• EXERCISE DIRECTIONS: Rewrite everything from the line containing "## 4. 问题报告 (Issue Reporting)" down to the last line of the entries as a numbered list with one item per line. Leave out the blank lines.

• RECORDED DATA:

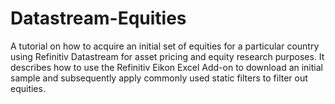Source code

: # Datastream-Equities
A tutorial on how to acquire an initial set of equities for a particular country using Refinitiv Datastream for asset pricing and equity research purposes. It describes how to use the Refinitiv Eikon Excel Add-on to download an initial sample and subsequently apply commonly used static filters to filter out equities.
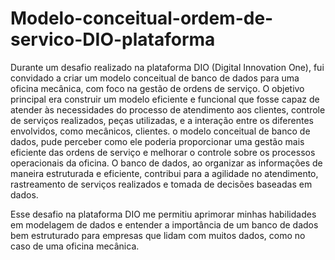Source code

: # Modelo-conceitual-ordem-de-servico-DIO-plataforma
Durante um desafio realizado na plataforma DIO (Digital Innovation One), fui convidado a criar um modelo conceitual de banco de dados para uma oficina mecânica, com foco na gestão de ordens de serviço. O objetivo principal era construir um modelo eficiente e funcional que fosse capaz de atender às necessidades do processo de atendimento aos clientes, controle de serviços realizados, peças utilizadas, e a interação entre os diferentes envolvidos, como mecânicos, clientes.
o modelo conceitual de banco de dados, pude perceber como ele poderia proporcionar uma gestão mais eficiente das ordens de serviço e melhorar o controle sobre os processos operacionais da oficina. O banco de dados, ao organizar as informações de maneira estruturada e eficiente, contribui para a agilidade no atendimento, rastreamento de serviços realizados e tomada de decisões baseadas em dados.

Esse desafio na plataforma DIO me permitiu aprimorar minhas habilidades em modelagem de dados e entender a importância de um banco de dados bem estruturado para empresas que lidam com muitos dados, como no caso de uma oficina mecânica.
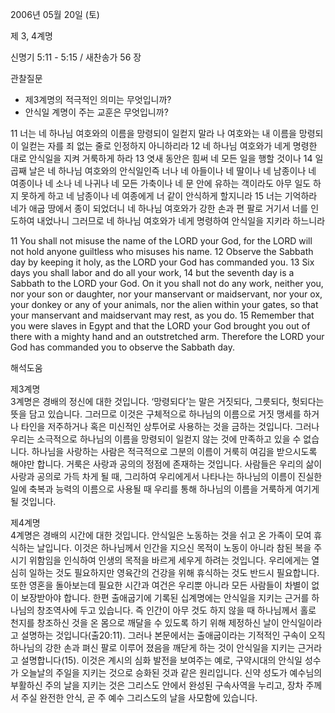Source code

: 2006년 05월 20일 (토)

제 3, 4계명



신명기 5:11 - 5:15 / 새찬송가 56 장


관찰질문
- 제3계명의 적극적인 의미는 무엇입니까?
- 안식일 계명이 주는 교훈은 무엇입니까?

11 너는 네 하나님 여호와의 이름을 망령되이 일컫지 말라 나 여호와는 내 이름을 망령되이 일컫는 자를 죄 없는 줄로 인정하지 아니하리라 12 네 하나님 여호와가 네게 명령한 대로 안식일을 지켜 거룩하게 하라 13 엿새 동안은 힘써 네 모든 일을 행할 것이나 14 일곱째 날은 네 하나님 여호와의 안식일인즉 너나 네 아들이나 네 딸이나 네 남종이나 네 여종이나 네 소나 네 나귀나 네 모든 가축이나 네 문 안에 유하는 객이라도 아무 일도 하지 못하게 하고 네 남종이나 네 여종에게 너 같이 안식하게 할지니라 15 너는 기억하라 네가 애굽 땅에서 종이 되었더니 네 하나님 여호와가 강한 손과 편 팔로 거기서 너를 인도하여 내었나니 그러므로 네 하나님 여호와가 네게 명령하여 안식일을 지키라 하느니라 

11  You shall not misuse the name of the LORD your God, for the LORD will not hold anyone guiltless who misuses his name. 12  Observe the Sabbath day by keeping it holy, as the LORD your God has commanded you. 13  Six days you shall labor and do all your work, 14  but the seventh day is a Sabbath to the LORD your God. On it you shall not do any work, neither you, nor your son or daughter, nor your manservant or maidservant, nor your ox, your donkey or any of your animals, nor the alien within your gates, so that your manservant and maidservant may rest, as you do. 15  Remember that you were slaves in Egypt and that the LORD your God brought you out of there with a mighty hand and an outstretched arm. Therefore the LORD your God has commanded you to observe the Sabbath day.

해석도움





제3계명  
3계명은 경배의 정신에 대한 것입니다. ‘망령되다’는 말은 거짓되다, 그릇되다, 헛되다는 뜻을 담고 있습니다. 그러므로 이것은 구체적으로 하나님의 이름으로 거짓 맹세를 하거나 타인을 저주하거나 혹은 미신적인 상투어로 사용하는 것을 금하는 것입니다. 그러나 우리는 소극적으로 하나님의 이름을 망령되이 일컫지 않는 것에 만족하고 있을 수 없습니다. 하나님을 사랑하는 사람은 적극적으로 그분의 이름이 거룩히 여김을 받으시도록 해야만 합니다. 거룩은 사랑과 공의의 정점에 존재하는 것입니다. 사람들은 우리의 삶이 사랑과 공의로 가득 차게 될 때, 그리하여 우리에게서 나타나는 하나님의 이름이 진실한 일에 축복과 능력의 이름으로 사용될 때 우리를 통해 하나님의 이름을 거룩하게 여기게 될 것입니다. 

제4계명  
4계명은 경배의 시간에 대한 것입니다. 안식일은 노동하는 것을 쉬고 온 가족이 모여 휴식하는 날입니다. 이것은 하나님께서 인간을 지으신 목적이 노동이 아니라 참된 복을 주시기 위함임을 인식하여 인생의 목적을 바르게 세우게 하려는 것입니다. 우리에게는 열심히 일하는 것도 필요하지만 영육간의 건강을 위해 휴식하는 것도 반드시 필요합니다. 또한 영혼을 돌아보는데 필요한 시간과 여건은 우리뿐 아니라 모든 사람들이 차별이 없이 보장받아야 합니다. 한편 출애굽기에 기록된 십계명에는 안식일을 지키는 근거를 하나님의 창조역사에 두고 있습니다. 즉 인간이 아무 것도 하지 않을 때 하나님께서 홀로 천지를 창조하신 것을 온 몸으로 깨달을 수 있도록 하기 위해 제정하신 날이 안식일이라고 설명하는 것입니다(출20:11). 그러나 본문에서는 출애굽이라는 기적적인 구속이 오직 하나님의 강한 손과 펴신 팔로 이루어 졌음을 깨닫게 하는 것이 안식일을 지키는 근거라고 설명합니다(15). 이것은 계시의 심화 발전을 보여주는 예로, 구약시대의 안식일 성수가 오늘날의 주일을 지키는 것으로 승화된 것과 같은 원리입니다. 신약 성도가 예수님의 부활하신 주의 날을 지키는 것은 그리스도 안에서 완성된 구속사역을 누리고, 장차 주께서 주실 완전한 안식, 곧 주 예수 그리스도의 날을 사모함에 있습니다.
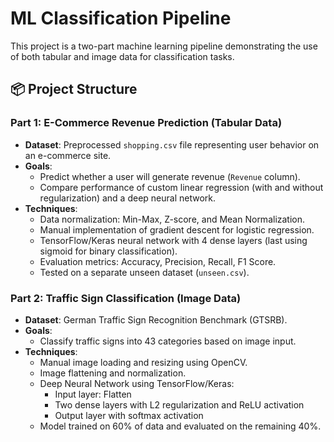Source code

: # ML Classification Pipeline

This project is a two-part machine learning pipeline demonstrating the use of both tabular and image data for classification tasks.

## 📦 Project Structure

### Part 1: E-Commerce Revenue Prediction (Tabular Data)
- **Dataset**: Preprocessed `shopping.csv` file representing user behavior on an e-commerce site.
- **Goals**:
  - Predict whether a user will generate revenue (`Revenue` column).
  - Compare performance of custom linear regression (with and without regularization) and a deep neural network.
- **Techniques**:
  - Data normalization: Min-Max, Z-score, and Mean Normalization.
  - Manual implementation of gradient descent for logistic regression.
  - TensorFlow/Keras neural network with 4 dense layers (last using sigmoid for binary classification).
  - Evaluation metrics: Accuracy, Precision, Recall, F1 Score.
  - Tested on a separate unseen dataset (`unseen.csv`).

### Part 2: Traffic Sign Classification (Image Data)
- **Dataset**: German Traffic Sign Recognition Benchmark (GTSRB).
- **Goals**:
  - Classify traffic signs into 43 categories based on image input.
- **Techniques**:
  - Manual image loading and resizing using OpenCV.
  - Image flattening and normalization.
  - Deep Neural Network using TensorFlow/Keras:
    - Input layer: Flatten
    - Two dense layers with L2 regularization and ReLU activation
    - Output layer with softmax activation
  - Model trained on 60% of data and evaluated on the remaining 40%.
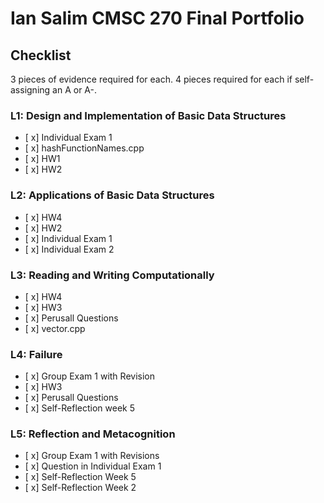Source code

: # Ian Salim CMSC 270 Final Portfolio

## Checklist

3 pieces of evidence required for each. 4 pieces required for each if self-assigning an A or A-. 
### L1: Design and Implementation of Basic Data Structures
- [ x] Individual Exam 1
- [ x] hashFunctionNames.cpp
- [ x] HW1
- [ x] HW2

### L2: Applications of Basic Data Structures

- [ x] HW4
- [ x] HW2
- [ x] Individual Exam 1
- [ x] Individual Exam 2

### L3: Reading and Writing Computationally

- [ x] HW4
- [ x] HW3
- [ x] Perusall Questions 
- [ x] vector.cpp

### L4: Failure

- [ x] Group Exam 1 with Revision
- [ x] HW3
- [ x] Perusall Questions
- [ x] Self-Reflection week 5

### L5: Reflection and Metacognition

- [ x] Group Exam 1 with Revisions
- [ x] Question in Individual Exam 1
- [ x] Self-Reflection Week 5
- [ x] Self-Reflection Week 2
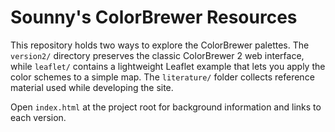 # Sounny's ColorBrewer Resources

This repository holds two ways to explore the ColorBrewer palettes. The
`version2/` directory preserves the classic ColorBrewer 2 web interface, while
`leaflet/` contains a lightweight Leaflet example that lets you apply the color
schemes to a simple map. The `literature/` folder collects reference material
used while developing the site.

Open `index.html` at the project root for background information and links to
each version.
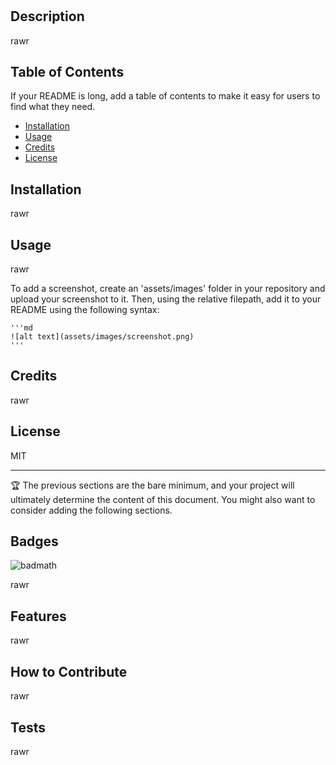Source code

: # <rawr>

## Description

rawr

## Table of Contents

If your README is long, add a table of contents to make it easy for users to find what they need.

- [Installation](#installation)
- [Usage](#usage)
- [Credits](#credits)
- [License](#license)

## Installation

rawr

## Usage

rawr

To add a screenshot, create an 'assets/images' folder in your repository and upload your screenshot to it. Then, using the relative filepath, add it to your README using the following syntax:

    '''md
    ![alt text](assets/images/screenshot.png)
    '''

## Credits

rawr

## License

MIT

---

🏆 The previous sections are the bare minimum, and your project will ultimately determine the content of this document. You might also want to consider adding the following sections.

## Badges

![badmath](https://img.shields.io/github/languages/top/lernantino/badmath)

rawr

## Features

rawr

## How to Contribute

rawr

## Tests

rawr
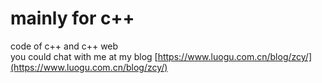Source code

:# mainly for c++
code of c++ and c++ web  
you could chat with me at my blog [https://www.luogu.com.cn/blog/zcy/](https://www.luogu.com.cn/blog/zcy/)  
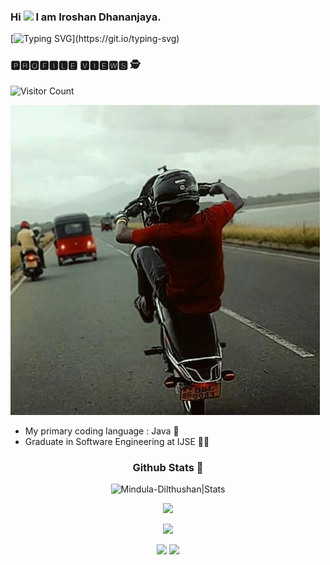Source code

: ### Hi <img src="https://github.com/IroshanDhananjaya/IroshanDhananjaya/tree/master/assets/images/hi.gif" width="30px"> I am Iroshan Dhananjaya.

[![Typing SVG](https://readme-typing-svg.herokuapp.com?font=&color=%2302CC00&size=25&width=450&lines=Software+Developer+And;Designer;)](https://git.io/typing-svg)

### 🅿🆁🅾🅵🅸🅻🅴 🆅🅸🅴🆆🆂 🕵️‍

![Visitor Count](https://profile-counter.glitch.me/{IroshanDhananjaya}/count.svg)

![image](assets/images/mypic2.jpg)

- My primary coding language : Java 🧒
- Graduate in Software Engineering at IJSE 👨‍🎓

<h3 align="center">
Github Stats 🧐
</h3>


<p align="center"> <img src="https://github-readme-stats.vercel.app/api?username=IroshanDhananjaya&show_icons=true&theme=gotham" alt="Mindula-Dilthushan|Stats"/>
<p align="center"> <img src="https://github-readme-streak-stats.herokuapp.com?user=IroshanDhananjaya&theme=github-dark&date_format=M%20j%5B%2C%20Y%5D"/> </p>
<p align="center"> <img src="https://github-profile-summary-cards.vercel.app/api/cards/profile-details?username=IroshanDhananjaya&theme=github_dark"/> </p>

<div align="center">
<img src="https://github-profile-summary-cards.vercel.app/api/cards/stats?username=IroshanDhananjaya&theme=github_dark"/>
<img src="https://github-profile-summary-cards.vercel.app/api/cards/productive-time?username=IroshanDhananjaya&theme=github_dark"/>
</div>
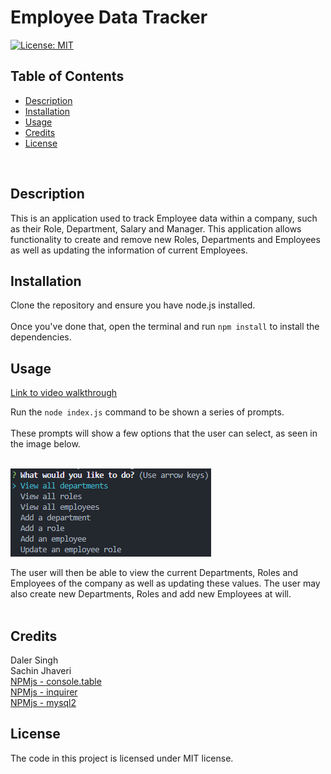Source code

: # Employee Data Tracker

[![License: MIT](https://img.shields.io/badge/License-MIT-blue.svg)](https://opensource.org/licenses/MIT)

## Table of Contents
- [Description](#description)
- [Installation](#installation)
- [Usage](#usage)
- [Credits](#credits)
- [License](#license)
<br />

## Description
This is an application used to track Employee data within a company, such as their Role, Department, Salary and Manager. This application allows functionality to create and remove new Roles, Departments and Employees as well as updating the information of current Employees.
<br />

## Installation
Clone the repository and ensure you have node.js installed.<br /><br />
Once you've done that, open the terminal and run `npm install` to install the dependencies.
<br />

## Usage
[Link to video walkthrough]() <br />

Run the `node index.js` command to be shown a series of prompts.<br /><br />
These prompts will show a few options that the user can select, as seen in the image below.<br /><br />

![Example of Initial User Prompts](./assets/images/userpromptsexample.png)<br />

The user will then be able to view the current Departments, Roles and Employees of the company as well as updating these values. The user may also create new Departments, Roles and add new Employees at will.<br /><br />

## Credits
Daler Singh <br />
Sachin Jhaveri <br />
[NPMjs - console.table](https://www.npmjs.com/package/console.table) <br />
[NPMjs - inquirer](https://www.npmjs.com/package/inquirer/v/8.2.4) <br />
[NPMjs - mysql2](https://www.npmjs.com/package/mysql2) <br />

## License
The code in this project is licensed under MIT license.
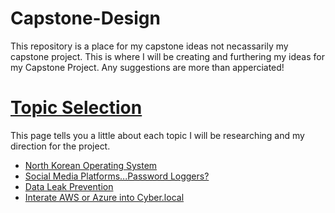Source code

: # Capstone-Design
This repository is a place for my capstone ideas not necassarily my capstone project. This is where I will be creating and furthering my ideas for my Capstone Project. Any suggestions are more than apperciated!

# [Topic Selection](https://github.com/Kahuna915/Capstone-Design/wiki/Topic-Selection)
  This page tells you a little about each topic I will be researching and my direction for the project.
  
  * [North Korean Operating System](https://github.com/Kahuna915/Capstone-Design/wiki/North-Korean-Operating-System)
  * [Social Media Platforms...Password Loggers?](https://github.com/Kahuna915/Capstone-Design/wiki/Social-Media-Platforms...Password-Loggers%3F)
  * [Data Leak Prevention](https://github.com/Kahuna915/Capstone-Design/wiki/Data-leak-Prevention-of-Cloud-based-products)
  * [Interate AWS or Azure into Cyber.local](https://github.com/Kahuna915/Capstone-Design/wiki/Integrate-AWS-or-Azure-into-Cyber.local)
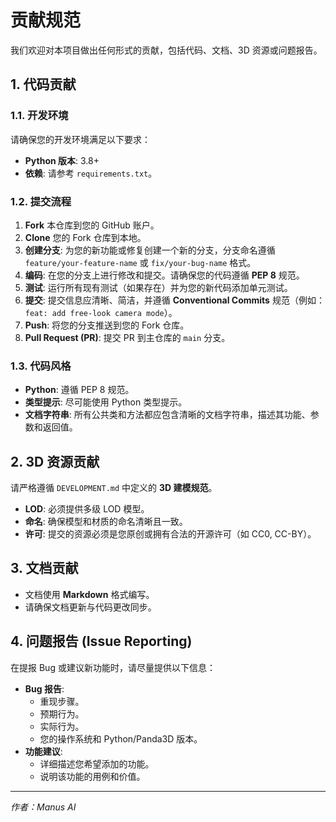 # 贡献规范

我们欢迎对本项目做出任何形式的贡献，包括代码、文档、3D 资源或问题报告。

## 1. 代码贡献

### 1.1. 开发环境

请确保您的开发环境满足以下要求：

*   **Python 版本**: 3.8+
*   **依赖**: 请参考 `requirements.txt`。

### 1.2. 提交流程

1.  **Fork** 本仓库到您的 GitHub 账户。
2.  **Clone** 您的 Fork 仓库到本地。
3.  **创建分支**: 为您的新功能或修复创建一个新的分支，分支命名遵循 `feature/your-feature-name` 或 `fix/your-bug-name` 格式。
4.  **编码**: 在您的分支上进行修改和提交。请确保您的代码遵循 **PEP 8** 规范。
5.  **测试**: 运行所有现有测试（如果存在）并为您的新代码添加单元测试。
6.  **提交**: 提交信息应清晰、简洁，并遵循 **Conventional Commits** 规范（例如：`feat: add free-look camera mode`）。
7.  **Push**: 将您的分支推送到您的 Fork 仓库。
8.  **Pull Request (PR)**: 提交 PR 到主仓库的 `main` 分支。

### 1.3. 代码风格

*   **Python**: 遵循 PEP 8 规范。
*   **类型提示**: 尽可能使用 Python 类型提示。
*   **文档字符串**: 所有公共类和方法都应包含清晰的文档字符串，描述其功能、参数和返回值。

## 2. 3D 资源贡献

请严格遵循 `DEVELOPMENT.md` 中定义的 **3D 建模规范**。

*   **LOD**: 必须提供多级 LOD 模型。
*   **命名**: 确保模型和材质的命名清晰且一致。
*   **许可**: 提交的资源必须是您原创或拥有合法的开源许可（如 CC0, CC-BY）。

## 3. 文档贡献

*   文档使用 **Markdown** 格式编写。
*   请确保文档更新与代码更改同步。

## 4. 问题报告 (Issue Reporting)

在提报 Bug 或建议新功能时，请尽量提供以下信息：

*   **Bug 报告**:
    *   重现步骤。
    *   预期行为。
    *   实际行为。
    *   您的操作系统和 Python/Panda3D 版本。
*   **功能建议**:
    *   详细描述您希望添加的功能。
    *   说明该功能的用例和价值。

---
*作者：Manus AI*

• EXPECTED ANSWER:
1. ## 4. 问题报告 (Issue Reporting)
2. 在提报 Bug 或建议新功能时，请尽量提供以下信息：
3. *   **Bug 报告**:
4.     *   重现步骤。
5.     *   预期行为。
6.     *   实际行为。
7.     *   您的操作系统和 Python/Panda3D 版本。
8. *   **功能建议**:
9.     *   详细描述您希望添加的功能。
10.     *   说明该功能的用例和价值。
11. ---
12. *作者：Manus AI*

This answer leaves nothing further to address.